KEVIN RICHARD MARTIN, Frequencies For Leaving Earth – Vol.1 – 5
Kevin Martin ha creato una nuova etichetta personale, la Intercranial. Durante il lockdown e nei mesi successivi ha dato vita a cinque album coi quali abbandonare la Terra, una sensazione che molti di noi (i più fortunati, perché vuol dire che stavamo bene) hanno provato nel corso di quest’isolamento obbligatorio. Abbiamo avuto tempo non solo di preoccuparci per i nostri cari o per il lavoro, di ricominciare a bere o a fumare, ma anche di meditare.
Il primo capitolo è ambient purissimo, melodico, al rallentatore, con una base che lascia immaginare subito scenari spaziali oppure di essere semicoscienti all’interno di qualche gigantesco tunnel nel quale sentiamo il suono lontano dei veicoli che lo percorrono, incuranti della nostra presenza. Se a qualcuno servisse un sottofondo per la lettura del Canto IV della Divina Commedia, ecco qui la colonna sonora del Limbo, dove le anime soffrono senza tormenti. Roba niente male anche per il Purgatorio, comunque: l’ultima traccia si intitola “I Became Light”, non sembra per caso.
Il secondo capitolo, caratterizzato dall’uso dello Shepard Tone e dal suono del mellotron, ha un qualcosa di ancora più fantascientifico: la sensazione, spesso, è quella di viaggiare all’interno di qualche metropolitana del futuro, di quelle che vanno da Roma a Mosca in venti minuti. Tendenzialmente, Vol. 2 rimane atmosferico e con le strutture ridotte all’essenziale (la grande lezione del dub), ma sicuramente è più spigoloso, dinamico, cupo, angosciante e teso del suo predecessore, condividendo invece con esso una coerenza estetica interna che pochi riescono a dare ai loro dischi. Non è un caso se a metà ottobre Martin ha sonorizzato dal vivo “Solaris” a Gent (si è trasferito da poco a Bruxelles, pare): credo proprio che “da grande” voglia lavorare per il cinema science fiction. Non so cosa aspettino a ingaggiarlo.
Il terzo capitolo è quello che mi sembra giocare in modo più scoperto con un tema ricorrente, uno stratagemma che piace al sig. Bug, basta ascoltare Sirens del 2019, inizialmente quasi (quasi, occhio) luminoso, ma poi deformato e soffocato dalle sabbie mobili delle basse frequenze. Non so che idea ho alla fine, perché a questo giro tutto è architettato in modo ammirevole, forse fin troppo.

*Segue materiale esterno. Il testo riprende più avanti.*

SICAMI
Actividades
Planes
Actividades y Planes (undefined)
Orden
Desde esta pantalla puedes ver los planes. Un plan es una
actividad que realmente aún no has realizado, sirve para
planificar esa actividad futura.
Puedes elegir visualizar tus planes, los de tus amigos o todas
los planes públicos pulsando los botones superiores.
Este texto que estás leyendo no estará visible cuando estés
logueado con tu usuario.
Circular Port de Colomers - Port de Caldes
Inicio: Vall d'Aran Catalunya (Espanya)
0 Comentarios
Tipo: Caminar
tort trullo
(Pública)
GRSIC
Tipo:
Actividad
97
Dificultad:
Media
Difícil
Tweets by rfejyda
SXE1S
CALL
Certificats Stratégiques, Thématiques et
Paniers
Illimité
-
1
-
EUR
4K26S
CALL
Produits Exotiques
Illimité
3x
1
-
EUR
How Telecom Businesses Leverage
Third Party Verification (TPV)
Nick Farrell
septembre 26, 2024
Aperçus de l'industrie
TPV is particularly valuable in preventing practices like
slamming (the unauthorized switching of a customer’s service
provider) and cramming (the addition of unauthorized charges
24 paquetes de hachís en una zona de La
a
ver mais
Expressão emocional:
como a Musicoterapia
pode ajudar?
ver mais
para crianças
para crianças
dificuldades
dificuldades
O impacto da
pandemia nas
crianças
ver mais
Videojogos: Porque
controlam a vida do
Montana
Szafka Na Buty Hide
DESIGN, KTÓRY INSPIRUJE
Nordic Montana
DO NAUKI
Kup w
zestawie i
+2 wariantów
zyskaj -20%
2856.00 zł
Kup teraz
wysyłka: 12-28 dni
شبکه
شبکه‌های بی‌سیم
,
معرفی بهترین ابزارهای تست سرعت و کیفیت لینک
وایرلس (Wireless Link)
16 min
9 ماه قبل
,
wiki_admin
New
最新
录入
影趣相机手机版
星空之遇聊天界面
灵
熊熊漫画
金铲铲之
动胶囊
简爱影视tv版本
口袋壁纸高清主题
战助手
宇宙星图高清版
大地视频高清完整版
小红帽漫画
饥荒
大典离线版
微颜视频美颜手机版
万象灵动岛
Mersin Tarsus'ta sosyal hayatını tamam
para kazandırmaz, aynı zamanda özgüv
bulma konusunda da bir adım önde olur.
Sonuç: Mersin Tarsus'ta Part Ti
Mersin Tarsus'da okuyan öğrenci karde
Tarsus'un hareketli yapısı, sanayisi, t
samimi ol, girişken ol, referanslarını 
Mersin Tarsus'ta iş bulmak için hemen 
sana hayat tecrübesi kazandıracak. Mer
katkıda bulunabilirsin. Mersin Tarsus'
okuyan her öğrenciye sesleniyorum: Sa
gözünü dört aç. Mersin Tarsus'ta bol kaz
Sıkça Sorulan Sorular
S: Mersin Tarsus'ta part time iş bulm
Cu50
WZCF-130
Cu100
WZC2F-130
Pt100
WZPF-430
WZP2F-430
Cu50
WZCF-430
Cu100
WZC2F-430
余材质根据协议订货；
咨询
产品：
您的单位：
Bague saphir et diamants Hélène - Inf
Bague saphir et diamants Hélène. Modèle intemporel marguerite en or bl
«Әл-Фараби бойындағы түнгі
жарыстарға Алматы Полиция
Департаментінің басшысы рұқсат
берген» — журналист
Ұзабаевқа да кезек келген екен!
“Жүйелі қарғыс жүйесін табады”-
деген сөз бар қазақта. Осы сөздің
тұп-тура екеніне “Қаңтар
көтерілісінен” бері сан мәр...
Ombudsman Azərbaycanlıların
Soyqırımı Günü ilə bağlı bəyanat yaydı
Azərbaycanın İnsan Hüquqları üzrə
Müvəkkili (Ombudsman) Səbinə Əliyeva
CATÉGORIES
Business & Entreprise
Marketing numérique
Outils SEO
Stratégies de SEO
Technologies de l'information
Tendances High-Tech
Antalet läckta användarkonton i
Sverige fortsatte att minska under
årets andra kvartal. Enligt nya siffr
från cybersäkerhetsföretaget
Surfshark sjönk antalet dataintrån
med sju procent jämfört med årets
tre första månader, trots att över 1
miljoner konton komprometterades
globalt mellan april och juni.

Si arriva al Vol. 4 e nella presentazione si legge che potrebbero essere i Boards Of Canada insieme a Kevin Shields. Quindi è un capolavoro? Di sicuro è un provare a unire – ancora una volta – rumore e melodia: credo si intenda questo, però non c’è solo questo. Visto che il suono qui avanza molto lentamente, il primo pensiero quando ascolti è che Justin Broadrick gli abbia chiesto di remixare Jesu, ma poi le cose cambiano: Kevin si ricorda di aver inventato il termine “isolazionismo” (sono album “causati” dal lockdown, ribadisco) e da “Fear Of Contact” (appunto) fa partire una sorta di dub immobile che lo riporta al suo passato, ma anche al suo presente (Zonal, sempre con Broadrick). Da “Time Stands Still”, invece, tutto diviene più minaccioso e il rumore qui torna alla sua funzione originaria – causare danni – prima che tutto si plachi di nuovo e torni nell’abisso da cui è salito. Nulla da eccepire, nemmeno in questo caso.
L’ultima puntata è malinconica e contemplativa: pare che i primi frammenti siano nati nel 2019 durante un lungo viaggio aereo da Berlino al Messico. Qualcuno sentirà di nuovo l’eco di Sirens in queste tracce caratterizzate ancora da basse frequenze molto profonde e da un approccio melodico, ma da “Another Bill To Pay” (che c’entri col trasloco di Martin da Berlino a Bruxelles?) c’è uno scarto rispetto al bellissimo disco dell’anno scorso, il suono prende una sua autonomia e un suo colore, per poi – curiosamente – sprofondare di nuovo nell’abisso, come nel Vol. 4.
Tutto da avere. Dovendo scegliere, soprattutto i primi due lavori.